What you have to do
Which lines in the rows below contain the word "Figle"? Extract each such line. Case counts, so uppercase and lowercase letters must match.

Material provided
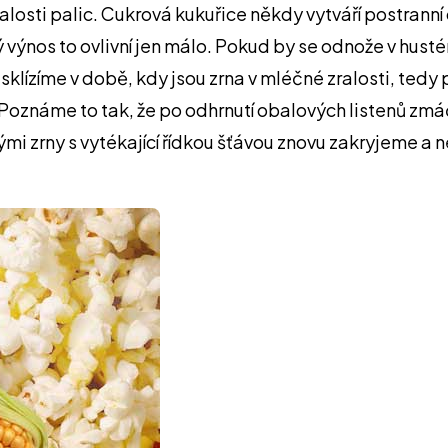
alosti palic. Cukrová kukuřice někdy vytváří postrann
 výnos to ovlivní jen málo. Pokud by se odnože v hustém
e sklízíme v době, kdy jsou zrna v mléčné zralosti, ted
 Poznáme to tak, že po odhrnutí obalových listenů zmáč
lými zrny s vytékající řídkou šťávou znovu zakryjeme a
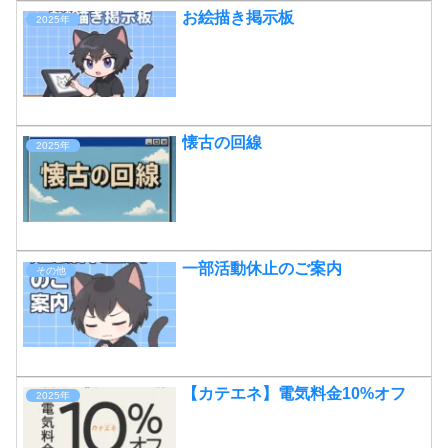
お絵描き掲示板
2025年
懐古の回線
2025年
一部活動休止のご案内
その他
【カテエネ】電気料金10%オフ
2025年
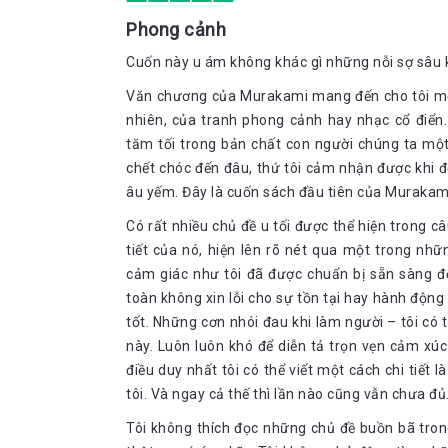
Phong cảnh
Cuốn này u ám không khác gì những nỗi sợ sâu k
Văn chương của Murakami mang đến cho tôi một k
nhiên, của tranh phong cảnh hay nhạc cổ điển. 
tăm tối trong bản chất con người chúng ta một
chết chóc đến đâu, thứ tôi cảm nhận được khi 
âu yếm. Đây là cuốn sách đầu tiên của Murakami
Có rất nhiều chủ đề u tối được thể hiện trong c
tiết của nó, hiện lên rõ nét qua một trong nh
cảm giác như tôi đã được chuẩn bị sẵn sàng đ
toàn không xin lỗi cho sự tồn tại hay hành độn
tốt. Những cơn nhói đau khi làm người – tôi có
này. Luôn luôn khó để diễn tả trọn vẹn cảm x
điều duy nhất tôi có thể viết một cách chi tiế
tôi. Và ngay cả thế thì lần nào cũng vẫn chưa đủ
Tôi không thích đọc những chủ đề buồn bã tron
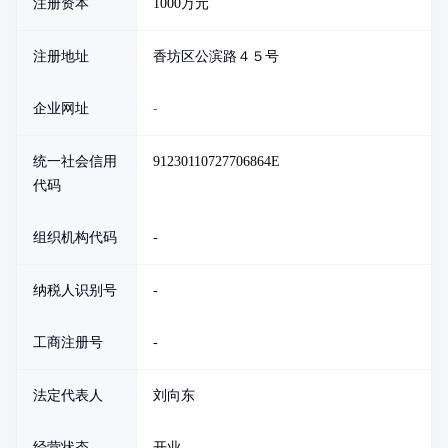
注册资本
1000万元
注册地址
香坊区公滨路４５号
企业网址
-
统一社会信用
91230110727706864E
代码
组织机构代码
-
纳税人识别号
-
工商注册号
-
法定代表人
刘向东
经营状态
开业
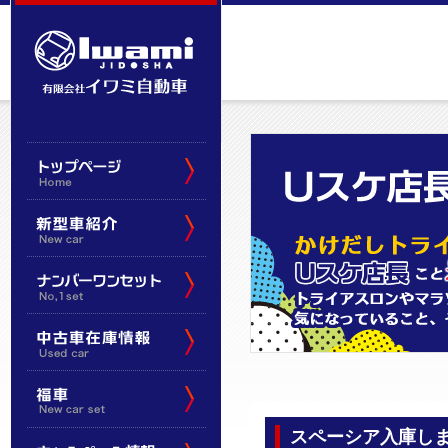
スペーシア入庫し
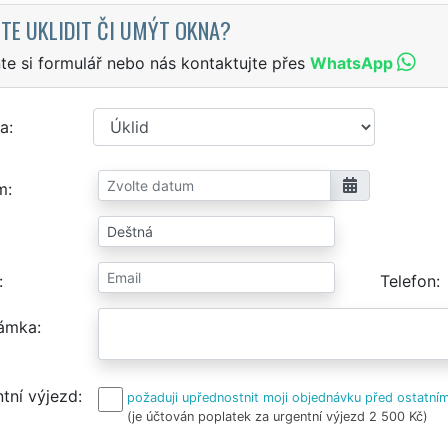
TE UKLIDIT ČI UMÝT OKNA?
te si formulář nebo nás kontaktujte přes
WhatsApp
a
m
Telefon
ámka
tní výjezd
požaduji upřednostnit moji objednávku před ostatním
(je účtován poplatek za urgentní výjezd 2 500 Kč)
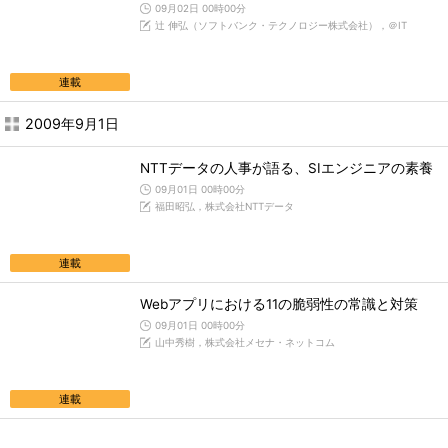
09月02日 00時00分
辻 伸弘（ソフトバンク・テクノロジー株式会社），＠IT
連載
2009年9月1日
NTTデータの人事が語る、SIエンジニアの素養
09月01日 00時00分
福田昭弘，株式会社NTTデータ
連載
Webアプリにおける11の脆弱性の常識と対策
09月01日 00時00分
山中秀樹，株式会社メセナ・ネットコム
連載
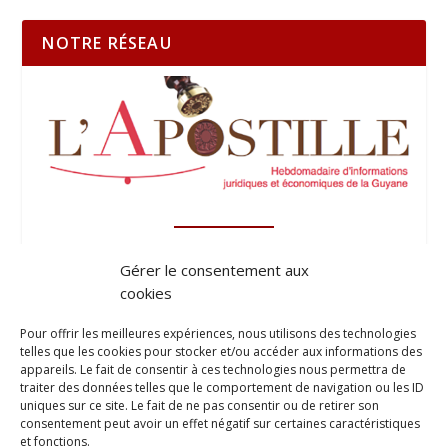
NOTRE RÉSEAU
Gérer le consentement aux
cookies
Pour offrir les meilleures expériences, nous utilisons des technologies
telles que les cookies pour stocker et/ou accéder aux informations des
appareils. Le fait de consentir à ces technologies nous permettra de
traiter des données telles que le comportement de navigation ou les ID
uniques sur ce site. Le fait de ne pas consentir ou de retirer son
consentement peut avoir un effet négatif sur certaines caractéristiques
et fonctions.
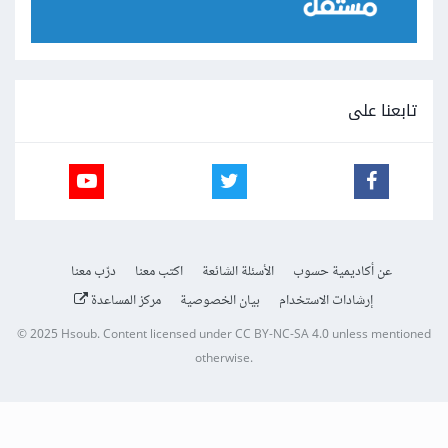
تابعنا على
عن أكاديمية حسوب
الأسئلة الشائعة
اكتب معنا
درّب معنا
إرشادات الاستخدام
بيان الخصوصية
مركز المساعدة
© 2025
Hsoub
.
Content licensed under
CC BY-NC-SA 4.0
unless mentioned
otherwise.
* * *
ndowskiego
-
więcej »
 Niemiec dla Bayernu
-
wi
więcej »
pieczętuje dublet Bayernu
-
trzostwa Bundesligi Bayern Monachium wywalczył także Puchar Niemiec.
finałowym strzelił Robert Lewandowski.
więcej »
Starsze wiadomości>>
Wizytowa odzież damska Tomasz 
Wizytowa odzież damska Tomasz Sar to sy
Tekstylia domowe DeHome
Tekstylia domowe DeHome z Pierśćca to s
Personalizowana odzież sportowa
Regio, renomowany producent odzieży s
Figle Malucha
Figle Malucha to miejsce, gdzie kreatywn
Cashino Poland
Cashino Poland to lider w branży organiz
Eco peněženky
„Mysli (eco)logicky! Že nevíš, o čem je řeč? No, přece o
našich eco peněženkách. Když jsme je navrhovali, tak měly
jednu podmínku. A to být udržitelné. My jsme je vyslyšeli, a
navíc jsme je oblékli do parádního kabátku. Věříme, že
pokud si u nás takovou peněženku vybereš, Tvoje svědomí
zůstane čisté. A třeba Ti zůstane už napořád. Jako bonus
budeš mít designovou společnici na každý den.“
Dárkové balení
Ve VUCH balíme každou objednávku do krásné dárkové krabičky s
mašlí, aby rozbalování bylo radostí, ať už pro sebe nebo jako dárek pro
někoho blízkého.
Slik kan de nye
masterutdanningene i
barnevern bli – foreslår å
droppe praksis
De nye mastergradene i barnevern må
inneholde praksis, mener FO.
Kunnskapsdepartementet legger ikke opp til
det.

Task result
Figle Malucha
Figle Malucha to miejsce, gdzie kreatywn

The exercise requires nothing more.